The alliance was established under GSK’s Centre of Excellence for External Drug Discovery (ceedd) which seeks to collaborate with companies at the leading edge of highly innovative and transformative science. The scope of the alliance includes four RNA-based products intended to treat specific, but different, subpopulations of patients suffering from DMD. Under the terms of the agreement, GSK will obtain an exclusive worldwide license to develop and commercialize Prosensa’s lead compound, PRO051, intended to treat DMD by skipping exon 51 of the dystrophin gene. Mutations in the dystrophin gene result in the absence of normal dystrophin protein, which is necessary for proper muscle cell function. GSK’s Neurosciences Medicines Development Centre will continue to progress the further development of PRO051 in collaboration with Prosensa. Both parties have begun preparations for a Phase III study which is intended to start in early 2010. GSK will fund all costs associated with the further clinical development of PRO051. In addition, GSK has exclusive options to license three more RNA-based compounds targeting additional DMD exons.
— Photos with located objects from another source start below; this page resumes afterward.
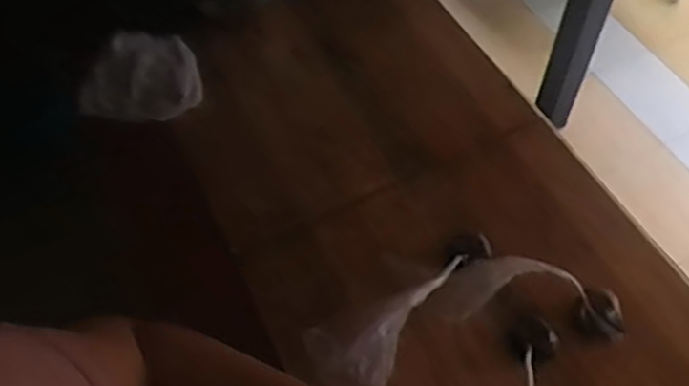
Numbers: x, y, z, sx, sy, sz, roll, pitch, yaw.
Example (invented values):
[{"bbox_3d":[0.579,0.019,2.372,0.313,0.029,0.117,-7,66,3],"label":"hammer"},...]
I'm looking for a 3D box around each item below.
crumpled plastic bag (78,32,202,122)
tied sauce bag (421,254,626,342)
[{"bbox_3d":[-0.268,-0.144,0.880,0.157,0.061,0.123,-16,57,-8],"label":"crumpled plastic bag"},{"bbox_3d":[0.176,0.099,0.661,0.185,0.054,0.058,4,57,6],"label":"tied sauce bag"}]

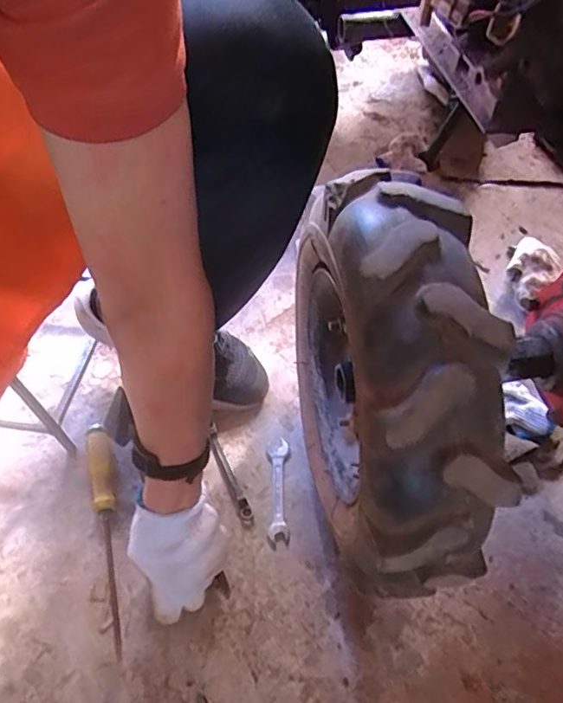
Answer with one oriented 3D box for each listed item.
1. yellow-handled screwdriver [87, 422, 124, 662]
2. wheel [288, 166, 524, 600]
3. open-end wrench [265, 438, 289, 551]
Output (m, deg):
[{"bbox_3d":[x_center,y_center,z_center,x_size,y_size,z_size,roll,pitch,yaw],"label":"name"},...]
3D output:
[{"bbox_3d":[-0.210,0.210,0.624,0.027,0.034,0.260,-11,55,-6],"label":"yellow-handled screwdriver"},{"bbox_3d":[0.093,0.028,0.490,0.124,0.290,0.339,-9,54,-6],"label":"wheel"},{"bbox_3d":[-0.005,0.172,0.656,0.027,0.004,0.134,-1,55,2],"label":"open-end wrench"}]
One such option includes Prosensa’s second lead compound, PRO044, which targets the skipping of exon 44 and for which Prosensa expects to initiate a Phase I/II study before the end of 2009. In this case, GSK’s option rights will be triggered by a successful completion of this study.

The financial terms include a GBP 16 million (USD 25 million) upfront payment. Furthermore, Prosensa is eligible to receive up to GBP 412 million (USD 655 million) in milestones payments if all four compounds are successfully developed and is also entitled to double-digit royalties on product sales. Prosensa will retain commercial participatory rights, and has an option to expand its commercial rights, in certain European countries on products arising under the collaboration.

24. MDS - Danaher

September 2009 - Asset - Headline value: US$650m

Definitive agreement with MDS Inc. to acquire the Analytical Technologies division of MDS, which includes a 50% ownership position in Applied Biosystems/MDS Sciex joint venture (“AB SCIEX”), a mass spectrometry business, and a 100% ownership position in the former Molecular Devices Corporation, a bioresearch and analytical instrumentation company.

25. Novartis - Portola

February 2009 - Cardio, CNS, Hematology - Phase II - Headline value: US$575m

Exclusive worldwide license agreement with Novartis to develop and commercialize elinogrel, Portola's novel, proprietary intravenous (i.v.) and oral P2Y12 ADP receptor antagonist currently in Phase 2 clinical development. Elinogrel has shown potential to offer clinical improvements over current anti-clotting medications in helping patients avoid heart attacks and strokes.

Under terms of the agreement, Novartis will make an upfront cash payment to Portola of $75 million. Portola is eligible to receive additional cash payments totaling up to $500 million upon achievement of certain development, regulatory and commercialization milestones. Portola will also receive royalties on worldwide net sales of elinogrel. In addition, Portola has an option to co-promote elinogrel in the United States limited to hospitals and specialty markets.